* Source document
--- START ---

Saturday, July 27, 2013

That One Time I Joined A Book Club

Okay, so here is a story I need to tell carefully. Let me lay out a few things before I launch into the narrative: two of the people in this book club were lovely, and not all stay-at-home moms are freaks. Okay? Keep these things in mind.

One day, my friend Jenn asked me if I wanted to join a book club. I like Jenn a lot, and I have met a number of her friends, who seem cool. I have never been in a book club, mostly because I generally breeze through a book in a day, and retain no details more complex than, “It was about a family, and it was good.” Jenn, however, assured me that the book club would be more about wine and sociability than hard facts about books, so I said okay.

I can’t remember the title of the first book that we read, but it was about a family, and it was good. Actually, I remember more than that. There were, like, ten kids in the family, they were Finnish-American, and they belonged to a religion that discouraged drinking, music, nail polish, unkind thoughts, and dating outside the religion, among other things.

--- END ---

* Exercise data
--- START ---

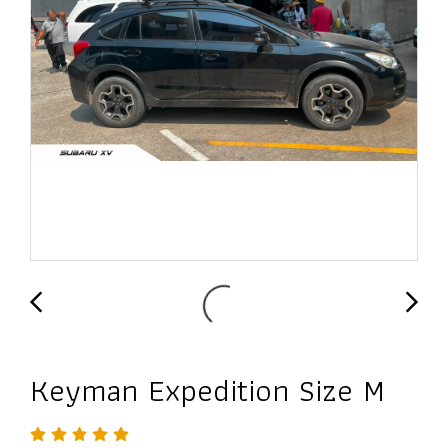
Keyman Expedition Size M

--- END ---

* Task
Reproduce the book club blog post verbatim, from start to finish.

* Answer
Saturday, July 27, 2013

That One Time I Joined A Book Club

Okay, so here is a story I need to tell carefully. Let me lay out a few things before I launch into the narrative: two of the people in this book club were lovely, and not all stay-at-home moms are freaks. Okay? Keep these things in mind.

One day, my friend Jenn asked me if I wanted to join a book club. I like Jenn a lot, and I have met a number of her friends, who seem cool. I have never been in a book club, mostly because I generally breeze through a book in a day, and retain no details more complex than, “It was about a family, and it was good.” Jenn, however, assured me that the book club would be more about wine and sociability than hard facts about books, so I said okay.

I can’t remember the title of the first book that we read, but it was about a family, and it was good. Actually, I remember more than that. There were, like, ten kids in the family, they were Finnish-American, and they belonged to a religion that discouraged drinking, music, nail polish, unkind thoughts, and dating outside the religion, among other things.